Selected extract:
--- START ---

The Suffering Solitude of Scripture
The Biblical story pulls no punches when it comes to pain. Its pages run red with horrifying tales of national genocide, abuse, slavery and oppression. Yet, it also hints that there's a commonality amongst the people who grew amidst times of suffering. They all had periods alone.
In a time of family bickering and fighting, Jacob grew through a lonely encounter in the wilderness. During a period of slavery and abuse, Moses developed in the dreary lonely days of a shepherd. Paul withdrew to the desert, alone, amidst the guilt and suffering of having killed the innocent. And Jesus launched his ministry by seeking forty days of lonely, suffering solitude.
Why? Because in the space of being alone our real pain surfaces. It is in the space of being alone we are reminded of the deeper things in life.
I'm No Storm Chaser
Most of the most pivotal, growing moments of my life have happened from a place of solitude: at the beach, walking the streets, writing or wandering alone.
I remember one dark stormy night—clichéd, yet true—feeling a nudge in my spirit to drive out of Cambridge, and up Maungakawa, our local hill. I hustled into the wet and maneuvered my car up the winding road. Arriving at the top, I ventured out into the dark, windy rain and stood in the midst of the storm.
I heard no voice. I did not get warm fuzzies. But I became incredibly aware of my finiteness, my limitations—my suffering and my personal pain amplified. Yet, in the solitude, I also was called to go deeper and face my pain, and to find growth through it.

--- END ---

Work task 1:
In the passage about solitude, which hill did the writer drive up on the stormy night?
Work task 2:
Please sum up the passage about solitude in two sentences.

Available data:

--- START ---

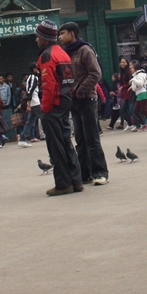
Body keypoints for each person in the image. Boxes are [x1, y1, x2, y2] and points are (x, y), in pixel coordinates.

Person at [35, 19, 84, 196]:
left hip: (53, 105)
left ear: (44, 38)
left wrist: (45, 109)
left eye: (37, 36)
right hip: (65, 102)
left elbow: (48, 84)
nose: (36, 40)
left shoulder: (47, 55)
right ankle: (76, 180)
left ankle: (63, 183)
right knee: (67, 143)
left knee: (56, 146)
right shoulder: (62, 53)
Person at [59, 22, 109, 185]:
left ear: (72, 34)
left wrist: (81, 89)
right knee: (79, 138)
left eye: (63, 33)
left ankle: (100, 172)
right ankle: (85, 173)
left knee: (92, 138)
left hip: (87, 98)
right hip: (73, 101)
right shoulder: (65, 53)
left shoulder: (85, 50)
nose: (60, 37)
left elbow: (96, 73)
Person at [19, 65, 42, 147]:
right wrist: (29, 103)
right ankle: (52, 136)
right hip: (34, 102)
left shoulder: (31, 77)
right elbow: (30, 90)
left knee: (30, 122)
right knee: (44, 118)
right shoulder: (33, 78)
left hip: (33, 102)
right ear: (34, 69)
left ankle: (22, 139)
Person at [128, 60, 147, 130]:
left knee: (144, 110)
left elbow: (141, 84)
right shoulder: (137, 75)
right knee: (135, 110)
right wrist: (132, 87)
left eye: (132, 67)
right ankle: (144, 123)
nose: (130, 69)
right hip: (139, 94)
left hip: (142, 93)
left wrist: (133, 80)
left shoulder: (140, 75)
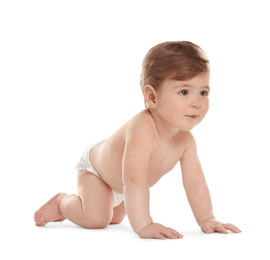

--- END ---

Written response 1:
Maungakawa, the local hill outside Cambridge.

Written response 2:
The Bible is frank about suffering, and figures such as Jacob, Moses, Paul and Jesus grew through periods alone, because solitude brings real pain to the surface and reminds us of deeper things. The writer's own most pivotal moments came in solitude, including a stormy night on Maungakawa that brought no voice or comfort but deep awareness of personal limits and pain, and a call to face that pain and grow through it.